Your task: Please give, word for word, the line containing "[265,416,913,432] // Samsung" and every line that comes after it in the data below.

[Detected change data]
== Segment start ==
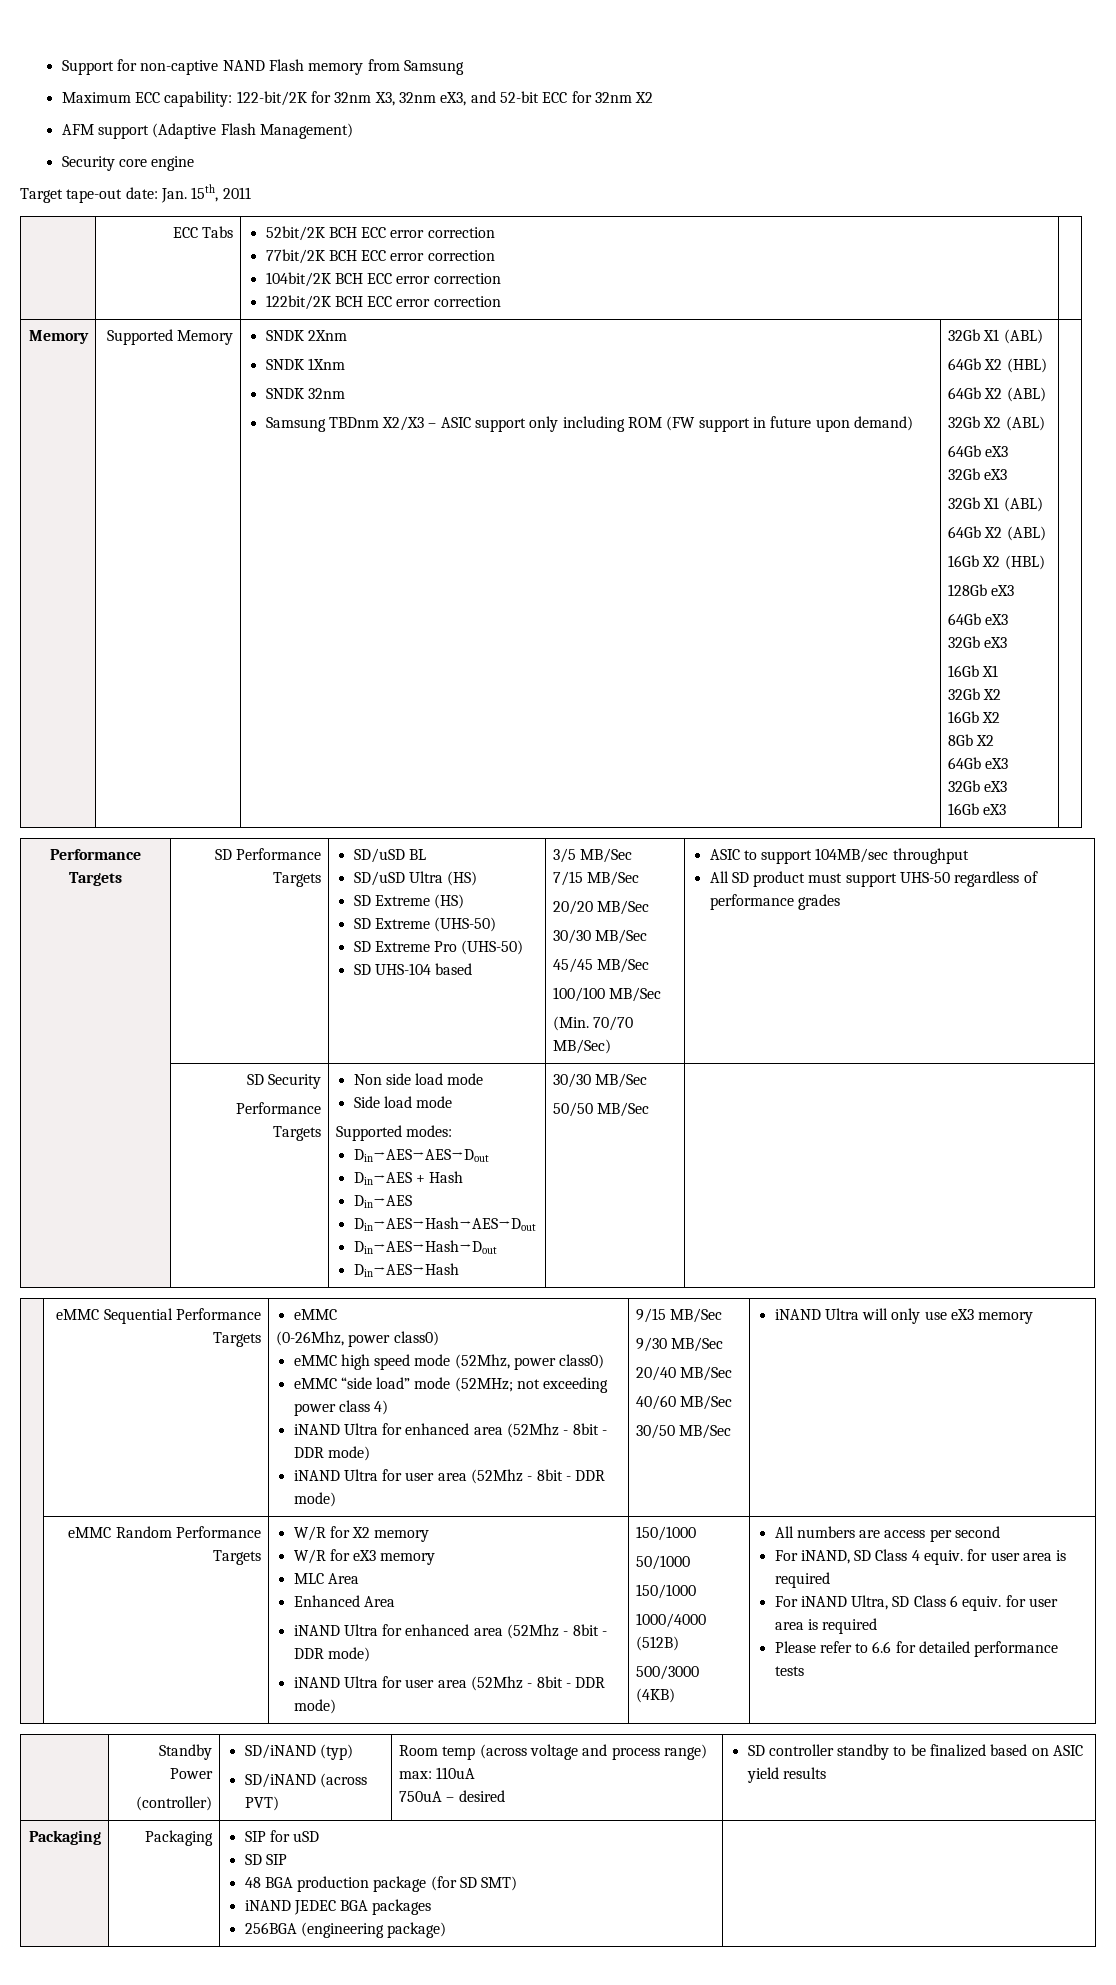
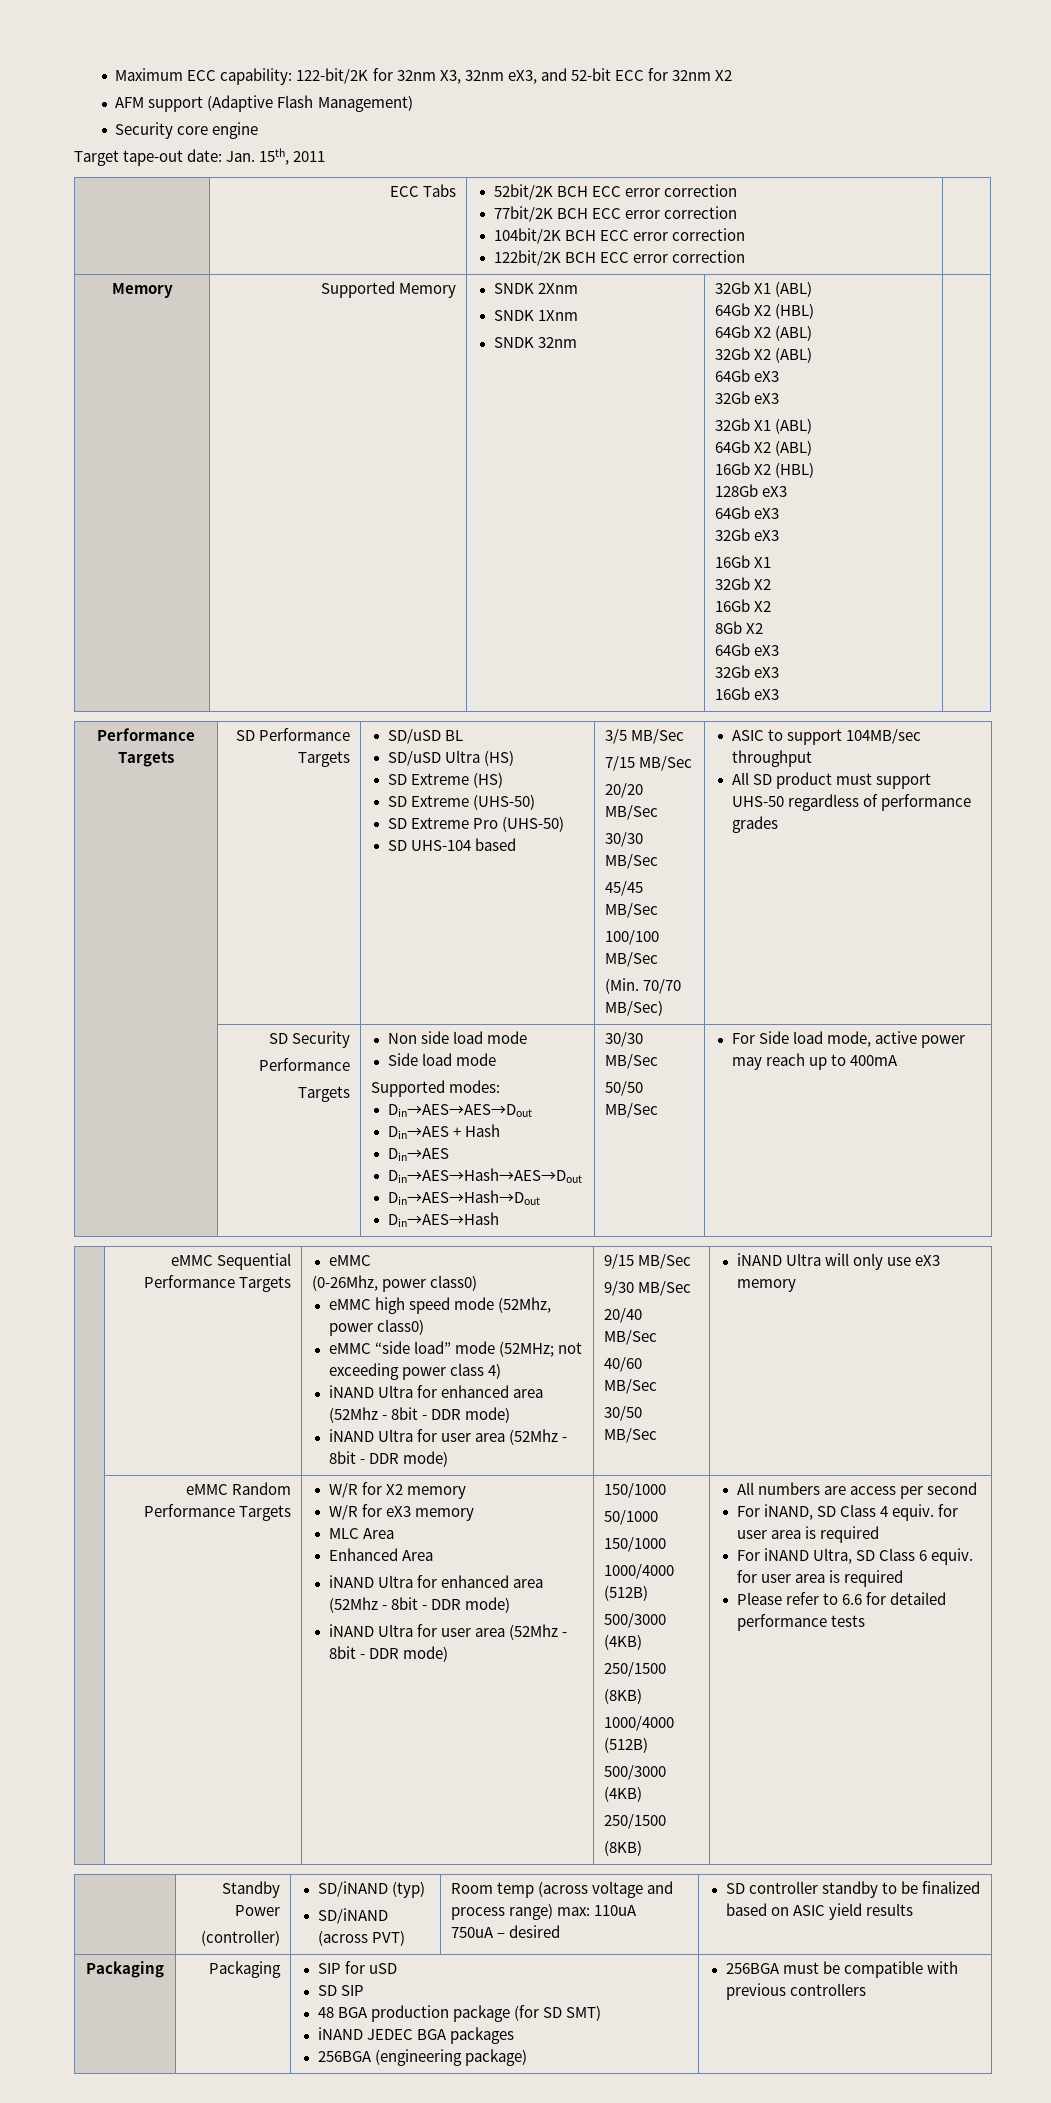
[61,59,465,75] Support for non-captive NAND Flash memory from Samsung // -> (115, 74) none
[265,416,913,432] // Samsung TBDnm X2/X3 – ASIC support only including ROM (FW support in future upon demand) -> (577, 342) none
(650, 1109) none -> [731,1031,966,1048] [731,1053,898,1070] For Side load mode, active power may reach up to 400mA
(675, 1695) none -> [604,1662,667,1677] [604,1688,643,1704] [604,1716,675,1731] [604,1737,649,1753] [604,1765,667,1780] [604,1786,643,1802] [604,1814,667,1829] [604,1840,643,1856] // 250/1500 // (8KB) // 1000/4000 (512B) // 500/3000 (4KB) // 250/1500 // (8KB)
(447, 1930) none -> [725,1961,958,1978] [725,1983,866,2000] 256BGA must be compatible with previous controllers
== Segment end ==
Written response:
[265,416,913,432] // Samsung TBDnm X2/X3 – ASIC support only including ROM (FW support in future upon demand) -> (577, 342) none
(650, 1109) none -> [731,1031,966,1048] [731,1053,898,1070] For Side load mode, active power may reach up to 400mA
(675, 1695) none -> [604,1662,667,1677] [604,1688,643,1704] [604,1716,675,1731] [604,1737,649,1753] [604,1765,667,1780] [604,1786,643,1802] [604,1814,667,1829] [604,1840,643,1856] // 250/1500 // (8KB) // 1000/4000 (512B) // 500/3000 (4KB) // 250/1500 // (8KB)
(447, 1930) none -> [725,1961,958,1978] [725,1983,866,2000] 256BGA must be compatible with previous controllers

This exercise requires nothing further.